The S&P 500 Index was up 1% as of 9:49am in New York, while the Nasdaq 100 Index jumped 1.3%, led by semiconductor companies. The Philadelphia Semiconductor Index, home to chip bellwethers such as Nvidia and Advanced Micro Devices Inc, advanced 2.2%. That puts the gauge on track for its best two-day gain in a month, following a slide Friday. Micron Technology Inc advanced 2.9%, while Broadcom Inc. rose nearly 1%.

Among other individual shares, Applied Digital jumped 9.3% after the neocloud company said it signed a 15-year take-or-pay lease with a US-based artificial intelligence hyperscaler, for 210 megawatts of critical IT load at its Delta Forge 2 campus. Meantime, JM Smucker — the biggest S&P 500 gainer — rallied 10% after organic sales and adjusted earnings per share beat expectations for the latest quarter.

US stocks also got a boost after President Donald Trump renewed his claims of momentum toward ending the conflict with Iran. Investors also focused on the AI excitement that’s powered US stocks to records in recent weeks, with ChatGPT maker OpenAI confidentially filing for a US initial public offering on Monday, before SpaceX’s hotly anticipated market debut later this week. A basket of the so-called Magnificent Seven companies advanced 0.9%.

“The tech-led rebound in the wake of Friday’s market rout continues amid AI earnings optimism and easing geopolitical angst, as President Trump reiterates a peace deal with Iran is imminent,” wrote Tom Essaye, founder of ‘The Sevens Report’ newsletter.

Of course, options traders whipsawed by the market’s recent gyrations remain anxious that more volatility may arrive in the coming days, starting with Wednesday’s report on consumer prices.
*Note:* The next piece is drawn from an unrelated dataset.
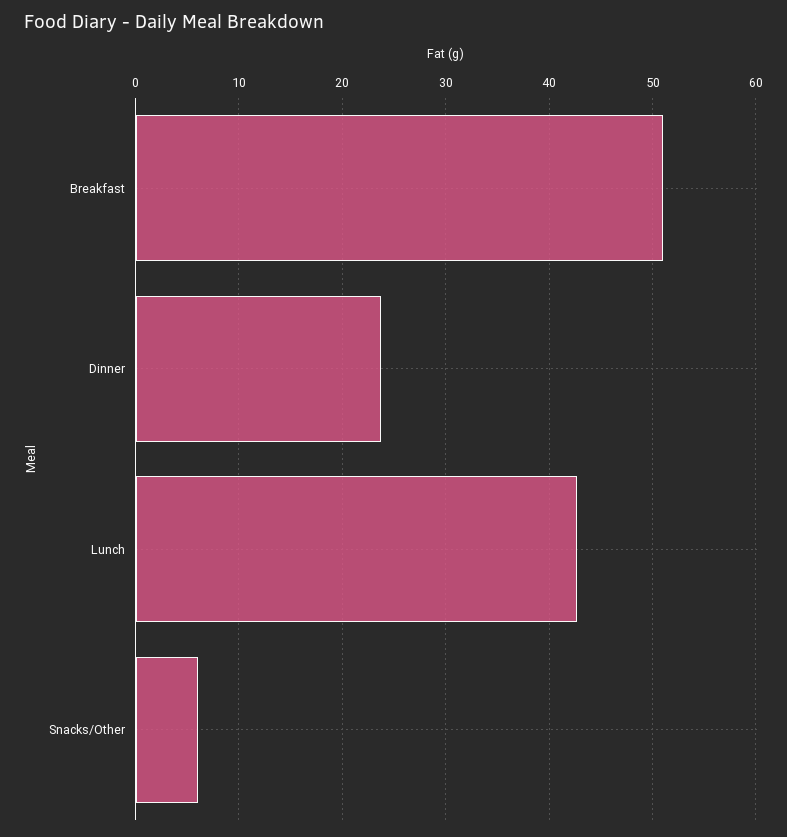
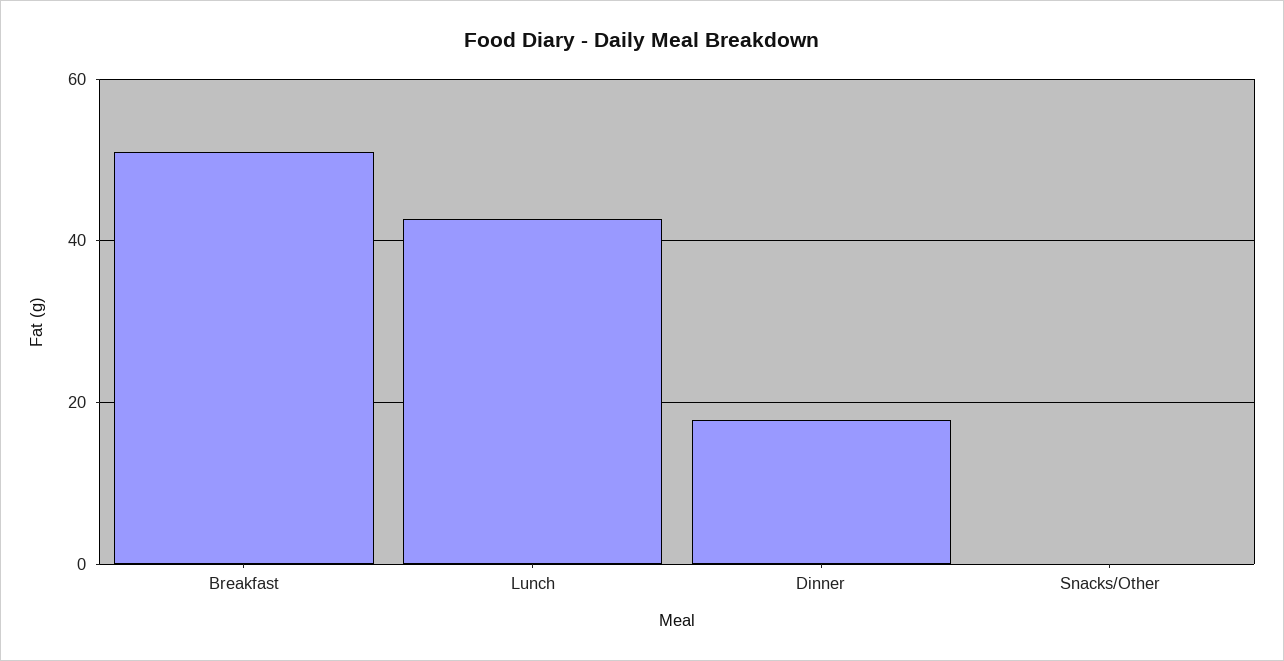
Dinner: 24 -> 18
Snacks/Other: 6 -> 0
See also: Chip stocks rally in AI trade revival after plunge

Robust jobs data has put extra focus on the inflation figures as traders speculate the Federal Reserve’s next move will be to hike interest rates. The S&P 500 is expected to swing 0.9% in either direction on Wednesday, based on the cost of at-the-money puts and calls, according to Citigroup Inc. That compares to an average realized move of just 0.5% over the past 12 months.

Concern about sticky inflation and the Fed’s pressure to contain it briefly pushed the Cboe Volatility Index, or VIX, above 20 on Friday, a level that signals concern among traders. Wall Street’s chief fear gauge fell below 18 on Tuesday.

Wednesday’s CPI report is forecast to show the core reading — which excludes food and energy costs — to have risen by 0.3% in May from a month earlier, down from 0.4% in April.

See also: US stocks rebound from sell-off as Nvidia leads Big-Tech gains

Elsewhere, Nuvalent soared nearly 40% after GSK agreed to acquire the company for US$10.6 billion ($13.6 billion). Vail Resorts fell 7.1% after the ski resort operator cut its net income guidance for the full year, attributing the reduction to “historically challenging” weather conditions in the western US.